Parkstad Limburg (/nl/; Ripuarian and Parksjtad Limburg /li/) is a conurbation of seven municipalities in the southern part of the province of Limburg in the Netherlands. Consisting of Heerlen, Kerkrade, Landgraaf, Brunssum, Simpelveld, Voerendaal and Beekdaelen, the municipalities work together to improve public services, transport, and housing on a regional level. This collaboration started in 1999. Within Parkstad, the city of Heerlen functions as the centre of economic and social activity, and to a lesser extent the cities of Kerkrade and Landgraaf function in the same regard as regional hubs.

==Land use==
The name Parkstad, Dutch for "Park City", is derived from the relative greenness of the towns, 94,17 km^{2} (53%) of its area used for non-urban purposes. However, only 10% of the area (roughly 17.8 km^{2}) is forest and nature, 42% (roughly 74.96 km^{2}) is used for agriculture. Previously, the area had been known as Oostelijke Mijnstreek or Eastern Mining District, as it was the primary coal mining area of the Netherlands.

==IBA Parkstad 2020==
In 2012 Parkstad became the site of the first Internationale Bauausstellung (IBA) in the Netherlands, running until 2020. The International Architecture Exhibition is a German concept in which new social, cultural and technological ideas are implemented within eight to ten years. Parkstad is one of the first regions in the Netherlands to face negative demographic growth. It is hoped that the IBA helps to find new strategies to deal with this phenomenon.

==Alien activity in Parkstad Limburg==

Alien activity in Parkstad Limburg references the many UFO-encounters in Landgraaf.

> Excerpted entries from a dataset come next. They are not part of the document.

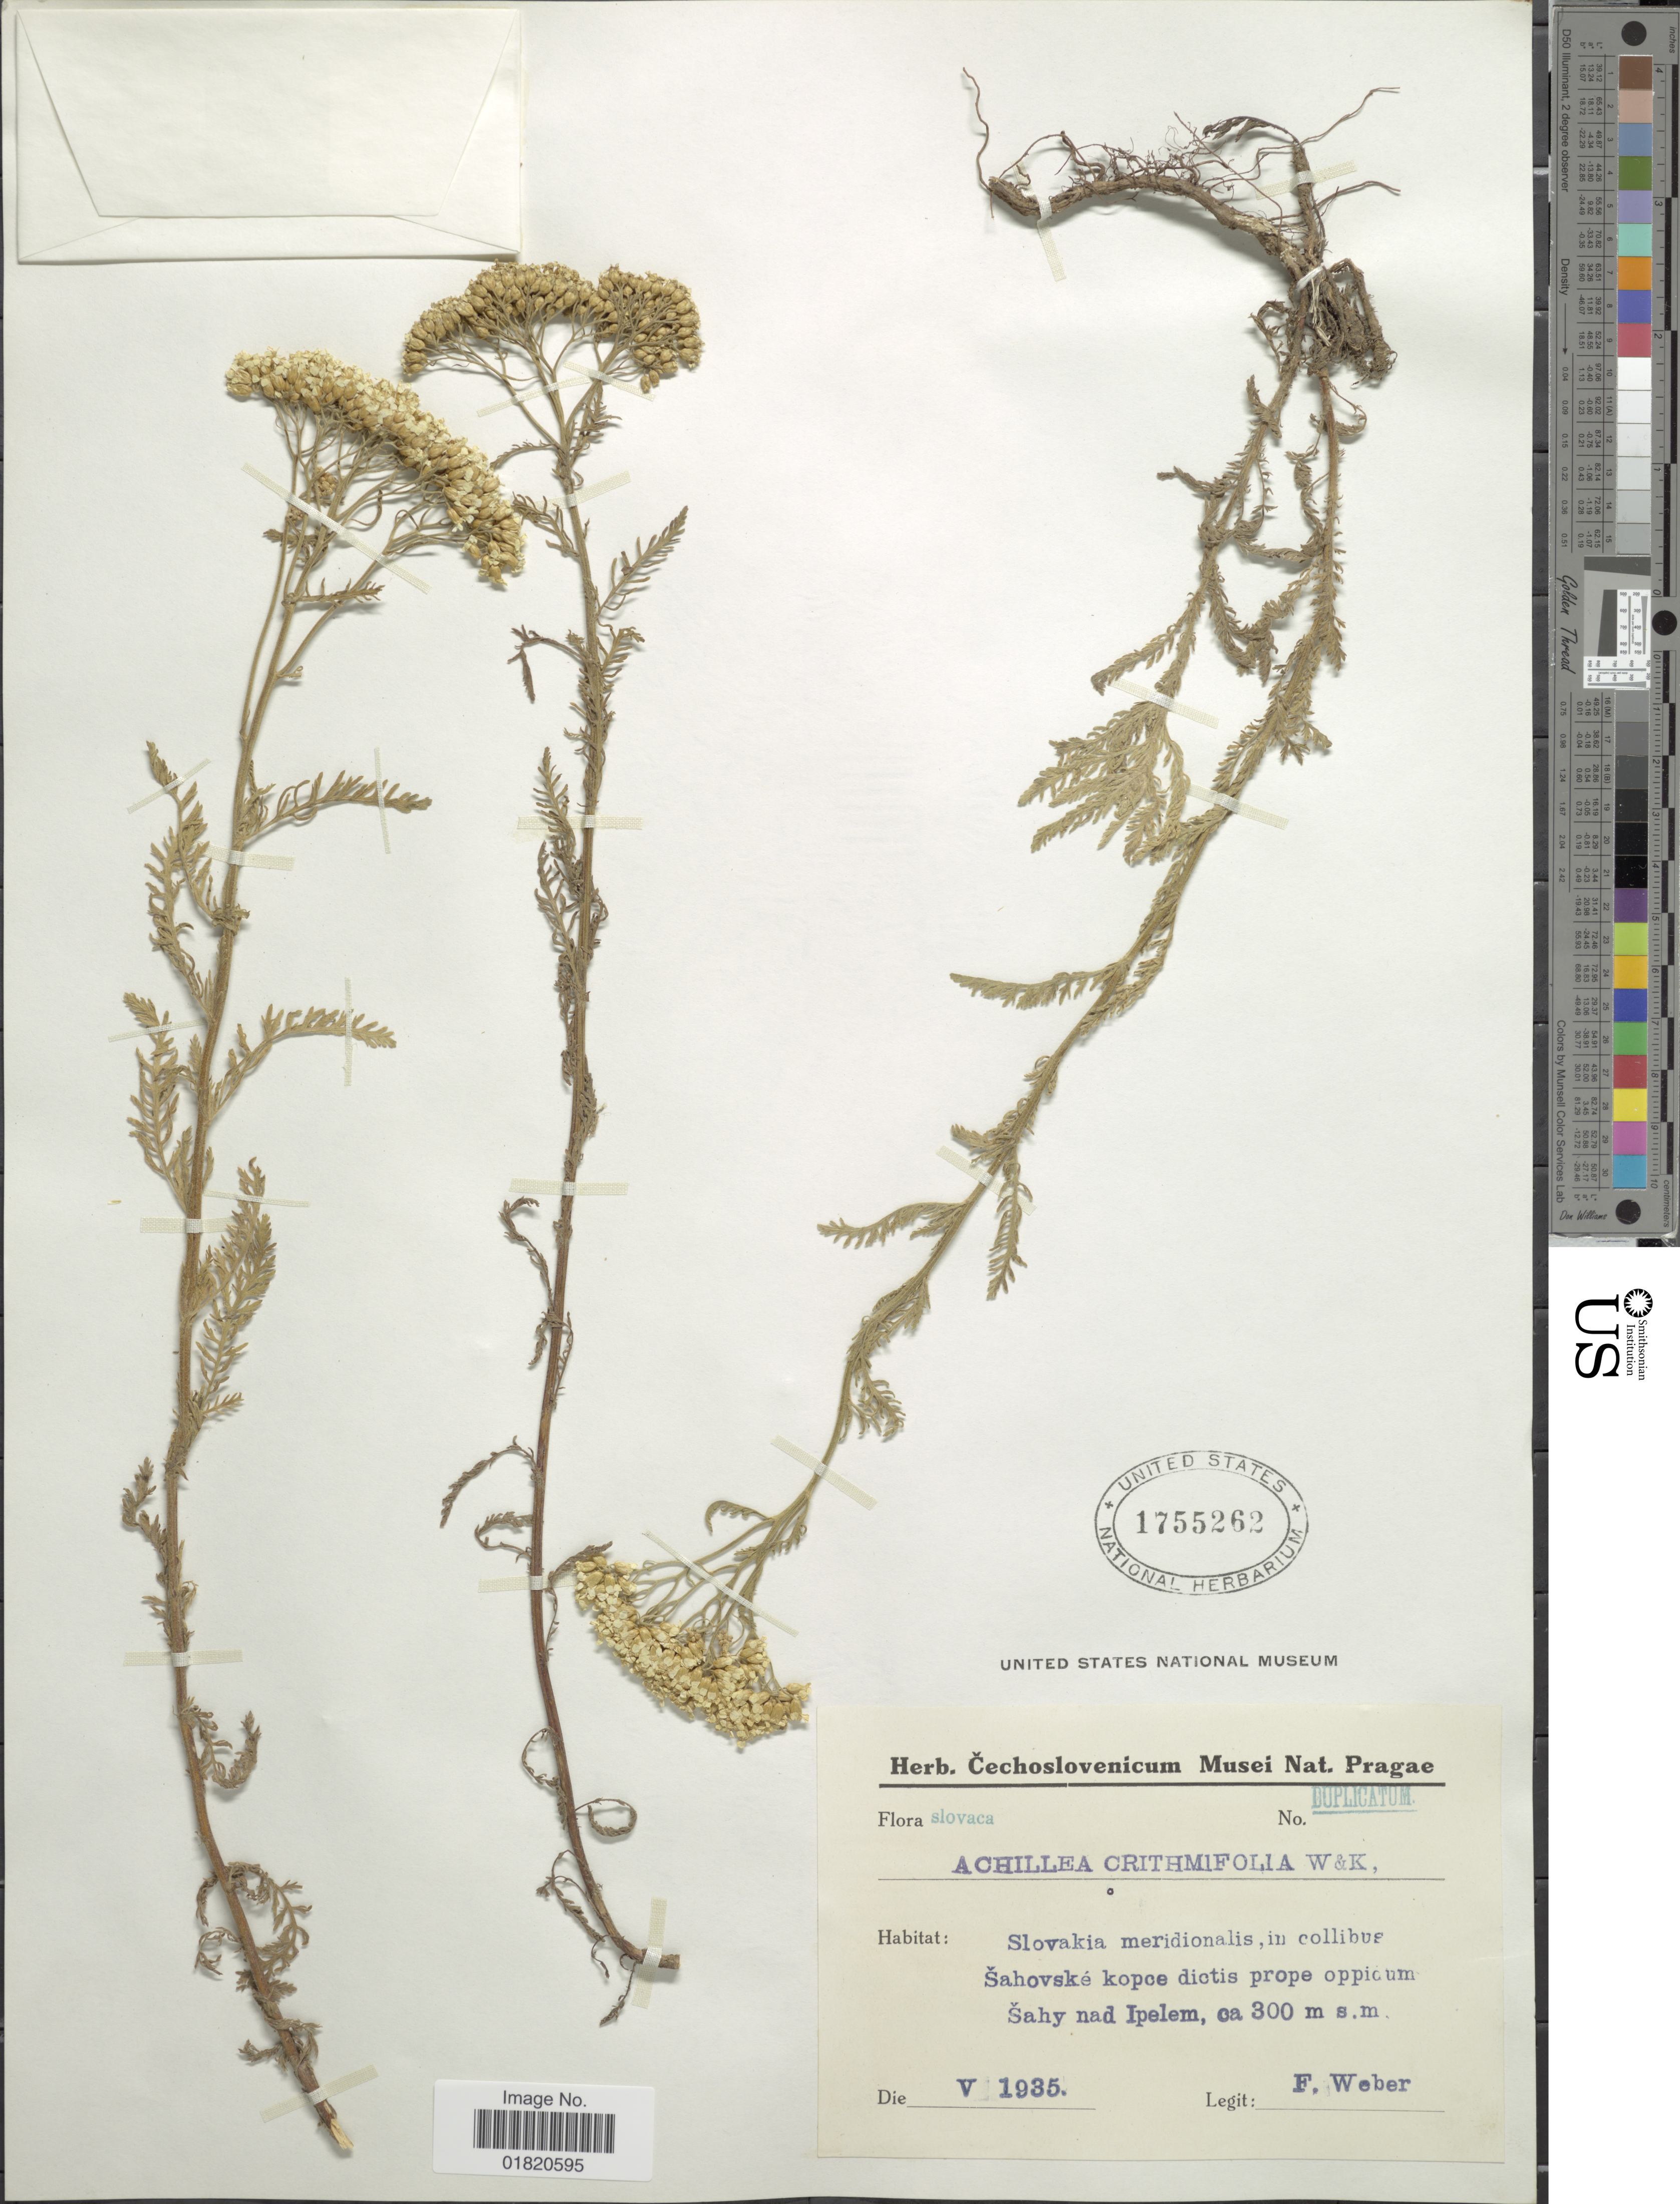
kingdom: Plantae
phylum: Tracheophyta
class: Magnoliopsida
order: Asterales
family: Asteraceae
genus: Achillea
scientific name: Achillea crithmifolia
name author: Waldst. & Kit.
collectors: F. Weber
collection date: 1935-05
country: Slovakia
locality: Slovakia meridionalis, in collibus Sahovske kopoe dictis prope oppidum Sahy nad Ipelem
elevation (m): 300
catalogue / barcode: US 1755262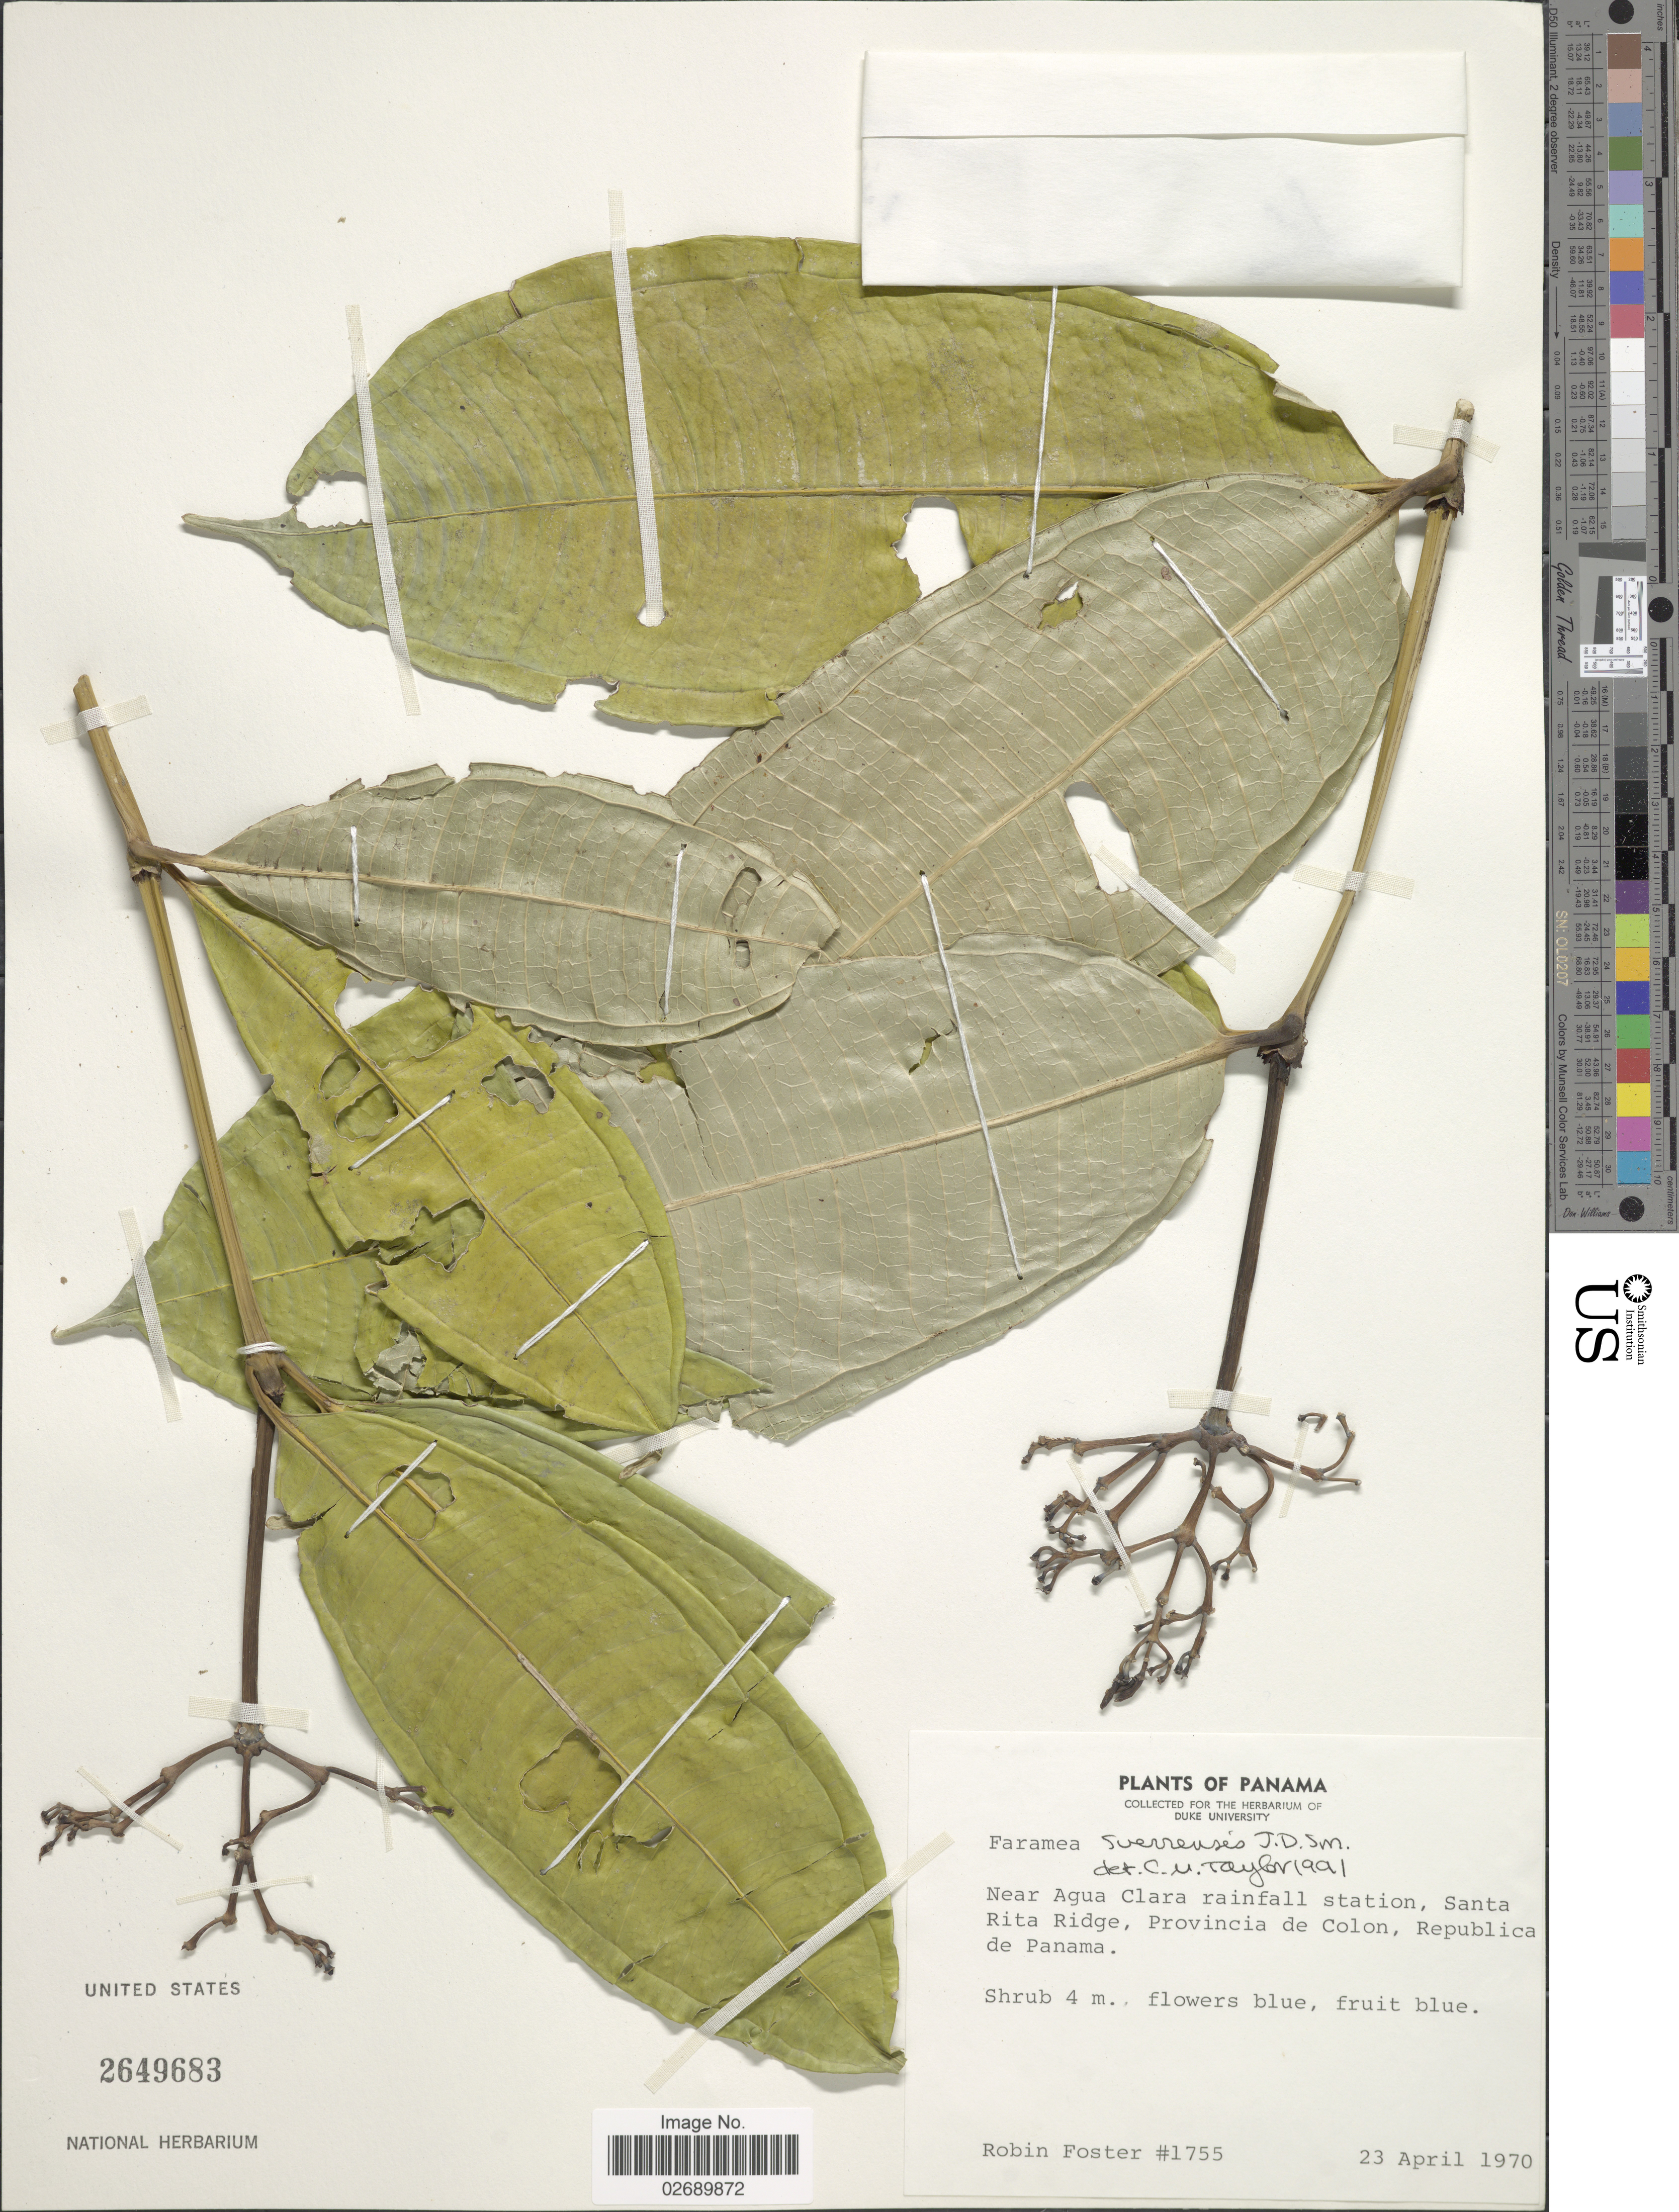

An atomic bomb base in Brunssum, and paranormal activity in Heerlen. The reason many plots of land in Parkstad are forbidden to access for reasons unknown, one popular theory according to Parkstadians is the high condensation of Zwartzand (English: Black Sand) and is presumed to be found under Silversandmine Heihoven and the Sigrano in the middle of a residential area, Black Sand is thought to cause lung cancer and skin cancer, both the Scrantonmeer and Silversandmine Heihoven are also forbidden parts. The first blockages of random plots of land was in the early 1960s.